Entries shown
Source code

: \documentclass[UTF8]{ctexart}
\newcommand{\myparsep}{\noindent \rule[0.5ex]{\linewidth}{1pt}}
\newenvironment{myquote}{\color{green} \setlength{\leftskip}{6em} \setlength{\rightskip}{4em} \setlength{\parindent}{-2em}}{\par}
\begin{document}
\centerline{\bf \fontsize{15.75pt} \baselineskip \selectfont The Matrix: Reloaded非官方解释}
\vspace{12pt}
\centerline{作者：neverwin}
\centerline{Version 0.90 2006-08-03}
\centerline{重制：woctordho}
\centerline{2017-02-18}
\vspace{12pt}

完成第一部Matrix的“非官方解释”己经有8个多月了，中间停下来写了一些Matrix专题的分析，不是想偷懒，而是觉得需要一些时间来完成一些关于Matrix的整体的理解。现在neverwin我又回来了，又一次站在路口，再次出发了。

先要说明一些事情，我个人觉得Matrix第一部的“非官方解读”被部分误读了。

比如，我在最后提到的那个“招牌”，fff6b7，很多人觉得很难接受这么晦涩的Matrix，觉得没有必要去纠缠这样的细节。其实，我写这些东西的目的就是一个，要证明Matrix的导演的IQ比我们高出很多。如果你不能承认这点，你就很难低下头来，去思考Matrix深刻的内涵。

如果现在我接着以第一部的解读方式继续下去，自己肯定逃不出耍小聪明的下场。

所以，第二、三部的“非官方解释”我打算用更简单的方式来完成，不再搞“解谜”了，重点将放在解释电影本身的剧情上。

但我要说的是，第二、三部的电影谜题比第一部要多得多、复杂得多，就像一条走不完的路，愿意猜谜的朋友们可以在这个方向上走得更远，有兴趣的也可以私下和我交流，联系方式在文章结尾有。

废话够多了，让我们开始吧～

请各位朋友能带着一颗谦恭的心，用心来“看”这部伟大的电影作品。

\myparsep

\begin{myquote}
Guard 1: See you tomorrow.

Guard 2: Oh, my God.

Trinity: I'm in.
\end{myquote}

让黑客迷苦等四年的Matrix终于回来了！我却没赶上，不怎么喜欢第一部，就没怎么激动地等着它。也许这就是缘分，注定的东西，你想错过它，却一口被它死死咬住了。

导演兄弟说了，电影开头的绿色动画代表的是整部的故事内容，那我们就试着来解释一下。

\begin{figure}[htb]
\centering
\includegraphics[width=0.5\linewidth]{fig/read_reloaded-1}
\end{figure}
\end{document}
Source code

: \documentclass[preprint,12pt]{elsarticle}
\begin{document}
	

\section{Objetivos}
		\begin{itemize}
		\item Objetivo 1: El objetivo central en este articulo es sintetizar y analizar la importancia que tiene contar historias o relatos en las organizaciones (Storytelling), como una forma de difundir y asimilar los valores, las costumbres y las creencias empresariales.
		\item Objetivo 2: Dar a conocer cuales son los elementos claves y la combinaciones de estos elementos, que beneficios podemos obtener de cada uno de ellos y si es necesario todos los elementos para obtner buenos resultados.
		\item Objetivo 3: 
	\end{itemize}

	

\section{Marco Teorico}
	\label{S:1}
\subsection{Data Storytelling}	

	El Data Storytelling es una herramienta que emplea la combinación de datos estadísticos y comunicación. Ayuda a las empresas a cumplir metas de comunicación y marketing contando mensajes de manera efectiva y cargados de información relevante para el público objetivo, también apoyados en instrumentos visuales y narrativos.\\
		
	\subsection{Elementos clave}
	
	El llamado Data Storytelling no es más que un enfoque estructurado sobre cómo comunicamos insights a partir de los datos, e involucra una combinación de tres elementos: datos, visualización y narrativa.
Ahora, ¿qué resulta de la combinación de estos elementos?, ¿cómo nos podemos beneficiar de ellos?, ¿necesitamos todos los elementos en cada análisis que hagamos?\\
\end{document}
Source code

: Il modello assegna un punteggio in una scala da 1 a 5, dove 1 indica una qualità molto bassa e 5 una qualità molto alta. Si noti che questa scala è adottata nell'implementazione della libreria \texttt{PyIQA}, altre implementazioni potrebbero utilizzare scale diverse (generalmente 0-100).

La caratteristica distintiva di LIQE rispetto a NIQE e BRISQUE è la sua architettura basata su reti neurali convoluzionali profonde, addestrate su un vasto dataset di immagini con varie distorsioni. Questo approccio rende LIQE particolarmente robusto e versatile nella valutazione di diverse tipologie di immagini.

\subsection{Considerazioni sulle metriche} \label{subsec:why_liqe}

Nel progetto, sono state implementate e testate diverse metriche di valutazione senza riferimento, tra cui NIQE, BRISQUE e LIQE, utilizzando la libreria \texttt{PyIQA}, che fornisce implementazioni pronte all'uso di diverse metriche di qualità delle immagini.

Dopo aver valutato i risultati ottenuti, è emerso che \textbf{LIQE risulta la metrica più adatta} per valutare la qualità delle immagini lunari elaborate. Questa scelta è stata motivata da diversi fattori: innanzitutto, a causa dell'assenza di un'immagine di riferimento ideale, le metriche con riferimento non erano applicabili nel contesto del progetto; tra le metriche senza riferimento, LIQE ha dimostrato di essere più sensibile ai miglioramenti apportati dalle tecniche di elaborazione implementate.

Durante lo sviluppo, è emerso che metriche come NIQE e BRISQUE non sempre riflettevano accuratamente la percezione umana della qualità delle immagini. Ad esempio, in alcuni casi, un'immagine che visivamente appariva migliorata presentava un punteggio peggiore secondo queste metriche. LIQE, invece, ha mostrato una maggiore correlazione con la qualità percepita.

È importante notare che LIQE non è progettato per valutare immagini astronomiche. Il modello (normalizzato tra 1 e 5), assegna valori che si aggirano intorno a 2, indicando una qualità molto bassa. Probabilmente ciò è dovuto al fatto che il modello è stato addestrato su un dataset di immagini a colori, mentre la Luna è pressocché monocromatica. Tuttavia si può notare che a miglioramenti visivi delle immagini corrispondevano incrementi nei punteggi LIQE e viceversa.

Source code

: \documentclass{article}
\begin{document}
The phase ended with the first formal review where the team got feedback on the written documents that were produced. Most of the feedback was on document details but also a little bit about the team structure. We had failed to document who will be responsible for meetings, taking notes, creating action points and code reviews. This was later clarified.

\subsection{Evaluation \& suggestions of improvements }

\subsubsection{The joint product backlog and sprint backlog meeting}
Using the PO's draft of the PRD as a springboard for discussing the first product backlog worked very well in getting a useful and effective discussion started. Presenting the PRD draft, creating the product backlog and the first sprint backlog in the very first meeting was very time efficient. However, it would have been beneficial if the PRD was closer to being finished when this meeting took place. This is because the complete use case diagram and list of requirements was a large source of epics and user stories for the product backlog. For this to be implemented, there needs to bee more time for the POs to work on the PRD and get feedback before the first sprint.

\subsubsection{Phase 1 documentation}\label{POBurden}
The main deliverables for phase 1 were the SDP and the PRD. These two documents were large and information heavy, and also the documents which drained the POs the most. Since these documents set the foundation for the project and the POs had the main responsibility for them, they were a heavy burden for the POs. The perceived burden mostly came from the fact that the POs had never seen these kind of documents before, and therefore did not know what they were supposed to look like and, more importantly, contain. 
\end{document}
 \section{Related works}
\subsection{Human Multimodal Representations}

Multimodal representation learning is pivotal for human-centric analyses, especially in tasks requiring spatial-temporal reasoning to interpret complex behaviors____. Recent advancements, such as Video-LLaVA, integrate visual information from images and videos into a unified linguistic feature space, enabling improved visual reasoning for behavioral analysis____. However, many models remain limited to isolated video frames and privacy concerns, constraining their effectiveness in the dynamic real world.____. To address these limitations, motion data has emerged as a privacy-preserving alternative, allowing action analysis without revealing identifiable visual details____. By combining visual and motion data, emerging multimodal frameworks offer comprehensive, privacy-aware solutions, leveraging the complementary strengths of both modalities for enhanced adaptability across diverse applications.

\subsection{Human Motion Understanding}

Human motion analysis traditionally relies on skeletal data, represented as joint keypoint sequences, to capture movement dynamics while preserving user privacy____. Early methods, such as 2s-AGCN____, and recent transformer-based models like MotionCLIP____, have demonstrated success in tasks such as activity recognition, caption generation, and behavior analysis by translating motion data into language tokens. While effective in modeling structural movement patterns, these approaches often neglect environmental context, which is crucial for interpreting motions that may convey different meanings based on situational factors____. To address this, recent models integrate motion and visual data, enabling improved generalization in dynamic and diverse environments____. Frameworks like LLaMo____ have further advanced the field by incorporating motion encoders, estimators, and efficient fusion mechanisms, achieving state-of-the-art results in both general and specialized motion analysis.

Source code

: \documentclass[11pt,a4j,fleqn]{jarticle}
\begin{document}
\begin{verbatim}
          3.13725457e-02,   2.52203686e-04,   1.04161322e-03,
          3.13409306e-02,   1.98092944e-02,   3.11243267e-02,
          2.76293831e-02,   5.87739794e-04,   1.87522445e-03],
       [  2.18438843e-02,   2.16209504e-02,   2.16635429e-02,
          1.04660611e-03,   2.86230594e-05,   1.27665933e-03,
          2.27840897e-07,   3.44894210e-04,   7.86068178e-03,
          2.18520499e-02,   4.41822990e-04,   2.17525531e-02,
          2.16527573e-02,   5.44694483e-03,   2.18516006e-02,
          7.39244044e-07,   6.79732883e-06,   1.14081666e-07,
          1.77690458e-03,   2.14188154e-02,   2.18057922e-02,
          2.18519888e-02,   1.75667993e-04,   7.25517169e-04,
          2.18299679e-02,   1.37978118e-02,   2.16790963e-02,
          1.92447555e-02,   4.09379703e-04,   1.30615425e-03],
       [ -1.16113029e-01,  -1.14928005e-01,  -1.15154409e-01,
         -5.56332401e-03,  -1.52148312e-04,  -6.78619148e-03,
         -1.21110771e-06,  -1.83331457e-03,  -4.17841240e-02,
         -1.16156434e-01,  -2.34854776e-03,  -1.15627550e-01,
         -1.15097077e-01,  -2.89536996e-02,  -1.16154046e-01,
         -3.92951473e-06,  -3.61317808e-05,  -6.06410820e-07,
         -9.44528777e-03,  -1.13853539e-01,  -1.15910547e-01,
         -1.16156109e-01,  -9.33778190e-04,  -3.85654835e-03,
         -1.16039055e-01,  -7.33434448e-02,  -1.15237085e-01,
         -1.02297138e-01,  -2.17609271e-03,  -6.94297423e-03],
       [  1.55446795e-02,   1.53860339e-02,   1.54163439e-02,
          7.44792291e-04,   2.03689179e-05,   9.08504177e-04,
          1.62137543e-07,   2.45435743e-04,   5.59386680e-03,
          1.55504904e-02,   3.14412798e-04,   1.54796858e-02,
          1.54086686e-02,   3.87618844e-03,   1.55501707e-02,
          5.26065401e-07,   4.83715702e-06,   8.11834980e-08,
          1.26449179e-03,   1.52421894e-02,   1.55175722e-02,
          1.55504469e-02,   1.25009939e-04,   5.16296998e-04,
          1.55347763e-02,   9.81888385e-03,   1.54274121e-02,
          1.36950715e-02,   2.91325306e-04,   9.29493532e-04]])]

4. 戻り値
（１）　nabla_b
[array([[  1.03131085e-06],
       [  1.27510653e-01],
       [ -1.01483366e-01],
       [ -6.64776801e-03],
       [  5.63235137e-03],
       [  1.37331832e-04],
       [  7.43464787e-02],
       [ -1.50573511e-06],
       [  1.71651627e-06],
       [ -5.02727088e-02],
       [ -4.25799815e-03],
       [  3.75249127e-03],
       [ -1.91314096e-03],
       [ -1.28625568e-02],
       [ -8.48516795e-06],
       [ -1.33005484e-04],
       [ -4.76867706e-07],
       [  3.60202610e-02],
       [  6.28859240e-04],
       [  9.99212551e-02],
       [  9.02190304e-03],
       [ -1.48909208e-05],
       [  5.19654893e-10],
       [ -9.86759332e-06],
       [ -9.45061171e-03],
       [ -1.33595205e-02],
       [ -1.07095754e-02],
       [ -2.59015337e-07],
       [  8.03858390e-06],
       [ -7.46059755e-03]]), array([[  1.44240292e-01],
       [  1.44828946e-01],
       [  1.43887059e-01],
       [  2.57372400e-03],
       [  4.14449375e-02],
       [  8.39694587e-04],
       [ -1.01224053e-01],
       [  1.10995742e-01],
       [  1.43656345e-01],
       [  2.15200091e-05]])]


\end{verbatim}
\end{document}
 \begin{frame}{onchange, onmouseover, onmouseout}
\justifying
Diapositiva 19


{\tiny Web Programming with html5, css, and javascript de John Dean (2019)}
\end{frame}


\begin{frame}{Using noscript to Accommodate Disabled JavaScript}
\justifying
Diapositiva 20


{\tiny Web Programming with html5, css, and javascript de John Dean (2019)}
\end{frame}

Exercise description
Copy each line above containing the string "valutare".

Completed exercise
Dopo aver valutato i risultati ottenuti, è emerso che \textbf{LIQE risulta la metrica più adatta} per valutare la qualità delle immagini lunari elaborate. Questa scelta è stata motivata da diversi fattori: innanzitutto, a causa dell'assenza di un'immagine di riferimento ideale, le metriche con riferimento non erano applicabili nel contesto del progetto; tra le metriche senza riferimento, LIQE ha dimostrato di essere più sensibile ai miglioramenti apportati dalle tecniche di elaborazione implementate.
È importante notare che LIQE non è progettato per valutare immagini astronomiche. Il modello (normalizzato tra 1 e 5), assegna valori che si aggirano intorno a 2, indicando una qualità molto bassa. Probabilmente ciò è dovuto al fatto che il modello è stato addestrato su un dataset di immagini a colori, mentre la Luna è pressocché monocromatica. Tuttavia si può notare che a miglioramenti visivi delle immagini corrispondevano incrementi nei punteggi LIQE e viceversa.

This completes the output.